▸ EXERCISE:
Can you print every one of the rows below line for line, changing nothing?

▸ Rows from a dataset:
--- Start ---

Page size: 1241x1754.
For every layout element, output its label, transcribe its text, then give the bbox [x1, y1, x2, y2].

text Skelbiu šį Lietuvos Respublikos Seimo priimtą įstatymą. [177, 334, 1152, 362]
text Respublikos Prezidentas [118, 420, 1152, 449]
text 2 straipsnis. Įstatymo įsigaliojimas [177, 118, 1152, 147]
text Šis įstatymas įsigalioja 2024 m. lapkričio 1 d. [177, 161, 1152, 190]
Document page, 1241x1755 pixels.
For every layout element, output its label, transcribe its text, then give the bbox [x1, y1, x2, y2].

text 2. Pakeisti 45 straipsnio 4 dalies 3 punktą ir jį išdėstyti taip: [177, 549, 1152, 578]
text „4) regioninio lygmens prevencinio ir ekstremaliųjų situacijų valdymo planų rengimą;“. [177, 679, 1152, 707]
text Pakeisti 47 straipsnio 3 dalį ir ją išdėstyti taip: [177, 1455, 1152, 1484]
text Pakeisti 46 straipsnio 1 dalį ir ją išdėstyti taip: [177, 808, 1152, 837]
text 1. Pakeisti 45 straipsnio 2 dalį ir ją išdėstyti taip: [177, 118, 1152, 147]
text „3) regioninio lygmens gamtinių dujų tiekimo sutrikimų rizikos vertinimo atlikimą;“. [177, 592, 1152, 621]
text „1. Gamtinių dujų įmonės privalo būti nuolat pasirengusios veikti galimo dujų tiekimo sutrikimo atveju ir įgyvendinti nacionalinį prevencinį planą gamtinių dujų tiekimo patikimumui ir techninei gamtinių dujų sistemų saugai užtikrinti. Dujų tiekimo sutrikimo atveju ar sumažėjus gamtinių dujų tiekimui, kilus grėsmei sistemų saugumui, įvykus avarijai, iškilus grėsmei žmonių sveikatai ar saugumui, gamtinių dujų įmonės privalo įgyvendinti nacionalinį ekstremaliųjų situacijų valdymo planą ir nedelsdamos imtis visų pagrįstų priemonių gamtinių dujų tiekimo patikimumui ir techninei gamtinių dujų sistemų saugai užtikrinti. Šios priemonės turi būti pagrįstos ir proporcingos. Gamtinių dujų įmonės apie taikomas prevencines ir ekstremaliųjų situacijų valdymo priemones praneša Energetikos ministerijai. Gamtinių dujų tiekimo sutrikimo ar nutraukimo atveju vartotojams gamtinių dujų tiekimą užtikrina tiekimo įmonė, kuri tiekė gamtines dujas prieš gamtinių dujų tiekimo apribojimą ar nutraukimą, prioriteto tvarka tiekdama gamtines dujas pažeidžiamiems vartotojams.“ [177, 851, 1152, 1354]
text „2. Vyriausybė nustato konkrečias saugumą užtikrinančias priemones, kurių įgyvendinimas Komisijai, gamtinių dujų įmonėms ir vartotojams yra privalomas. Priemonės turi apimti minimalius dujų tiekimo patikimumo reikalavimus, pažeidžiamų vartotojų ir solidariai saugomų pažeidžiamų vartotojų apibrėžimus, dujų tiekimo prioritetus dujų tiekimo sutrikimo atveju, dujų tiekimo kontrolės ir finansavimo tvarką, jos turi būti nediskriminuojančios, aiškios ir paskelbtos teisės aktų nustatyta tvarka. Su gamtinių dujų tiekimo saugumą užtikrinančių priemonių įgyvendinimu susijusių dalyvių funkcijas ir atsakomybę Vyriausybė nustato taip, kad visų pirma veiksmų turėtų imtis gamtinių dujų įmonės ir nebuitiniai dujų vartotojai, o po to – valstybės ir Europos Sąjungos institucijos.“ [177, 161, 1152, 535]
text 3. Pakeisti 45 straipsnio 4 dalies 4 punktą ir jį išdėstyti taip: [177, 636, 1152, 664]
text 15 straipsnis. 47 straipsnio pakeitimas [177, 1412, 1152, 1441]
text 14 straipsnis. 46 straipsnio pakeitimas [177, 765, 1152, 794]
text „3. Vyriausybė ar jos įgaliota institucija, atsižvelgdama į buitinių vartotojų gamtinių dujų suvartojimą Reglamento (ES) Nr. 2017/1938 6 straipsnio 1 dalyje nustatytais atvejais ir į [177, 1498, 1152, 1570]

--- End ---

▸ FINAL ANSWER:
Page size: 1241x1754.
For every layout element, output its label, transcribe its text, then give the bbox [x1, y1, x2, y2].

text Skelbiu šį Lietuvos Respublikos Seimo priimtą įstatymą. [177, 334, 1152, 362]
text Respublikos Prezidentas [118, 420, 1152, 449]
text 2 straipsnis. Įstatymo įsigaliojimas [177, 118, 1152, 147]
text Šis įstatymas įsigalioja 2024 m. lapkričio 1 d. [177, 161, 1152, 190]
Document page, 1241x1755 pixels.
For every layout element, output its label, transcribe its text, then give the bbox [x1, y1, x2, y2].

text 2. Pakeisti 45 straipsnio 4 dalies 3 punktą ir jį išdėstyti taip: [177, 549, 1152, 578]
text „4) regioninio lygmens prevencinio ir ekstremaliųjų situacijų valdymo planų rengimą;“. [177, 679, 1152, 707]
text Pakeisti 47 straipsnio 3 dalį ir ją išdėstyti taip: [177, 1455, 1152, 1484]
text Pakeisti 46 straipsnio 1 dalį ir ją išdėstyti taip: [177, 808, 1152, 837]
text 1. Pakeisti 45 straipsnio 2 dalį ir ją išdėstyti taip: [177, 118, 1152, 147]
text „3) regioninio lygmens gamtinių dujų tiekimo sutrikimų rizikos vertinimo atlikimą;“. [177, 592, 1152, 621]
text „1. Gamtinių dujų įmonės privalo būti nuolat pasirengusios veikti galimo dujų tiekimo sutrikimo atveju ir įgyvendinti nacionalinį prevencinį planą gamtinių dujų tiekimo patikimumui ir techninei gamtinių dujų sistemų saugai užtikrinti. Dujų tiekimo sutrikimo atveju ar sumažėjus gamtinių dujų tiekimui, kilus grėsmei sistemų saugumui, įvykus avarijai, iškilus grėsmei žmonių sveikatai ar saugumui, gamtinių dujų įmonės privalo įgyvendinti nacionalinį ekstremaliųjų situacijų valdymo planą ir nedelsdamos imtis visų pagrįstų priemonių gamtinių dujų tiekimo patikimumui ir techninei gamtinių dujų sistemų saugai užtikrinti. Šios priemonės turi būti pagrįstos ir proporcingos. Gamtinių dujų įmonės apie taikomas prevencines ir ekstremaliųjų situacijų valdymo priemones praneša Energetikos ministerijai. Gamtinių dujų tiekimo sutrikimo ar nutraukimo atveju vartotojams gamtinių dujų tiekimą užtikrina tiekimo įmonė, kuri tiekė gamtines dujas prieš gamtinių dujų tiekimo apribojimą ar nutraukimą, prioriteto tvarka tiekdama gamtines dujas pažeidžiamiems vartotojams.“ [177, 851, 1152, 1354]
text „2. Vyriausybė nustato konkrečias saugumą užtikrinančias priemones, kurių įgyvendinimas Komisijai, gamtinių dujų įmonėms ir vartotojams yra privalomas. Priemonės turi apimti minimalius dujų tiekimo patikimumo reikalavimus, pažeidžiamų vartotojų ir solidariai saugomų pažeidžiamų vartotojų apibrėžimus, dujų tiekimo prioritetus dujų tiekimo sutrikimo atveju, dujų tiekimo kontrolės ir finansavimo tvarką, jos turi būti nediskriminuojančios, aiškios ir paskelbtos teisės aktų nustatyta tvarka. Su gamtinių dujų tiekimo saugumą užtikrinančių priemonių įgyvendinimu susijusių dalyvių funkcijas ir atsakomybę Vyriausybė nustato taip, kad visų pirma veiksmų turėtų imtis gamtinių dujų įmonės ir nebuitiniai dujų vartotojai, o po to – valstybės ir Europos Sąjungos institucijos.“ [177, 161, 1152, 535]
text 3. Pakeisti 45 straipsnio 4 dalies 4 punktą ir jį išdėstyti taip: [177, 636, 1152, 664]
text 15 straipsnis. 47 straipsnio pakeitimas [177, 1412, 1152, 1441]
text 14 straipsnis. 46 straipsnio pakeitimas [177, 765, 1152, 794]
text „3. Vyriausybė ar jos įgaliota institucija, atsižvelgdama į buitinių vartotojų gamtinių dujų suvartojimą Reglamento (ES) Nr. 2017/1938 6 straipsnio 1 dalyje nustatytais atvejais ir į [177, 1498, 1152, 1570]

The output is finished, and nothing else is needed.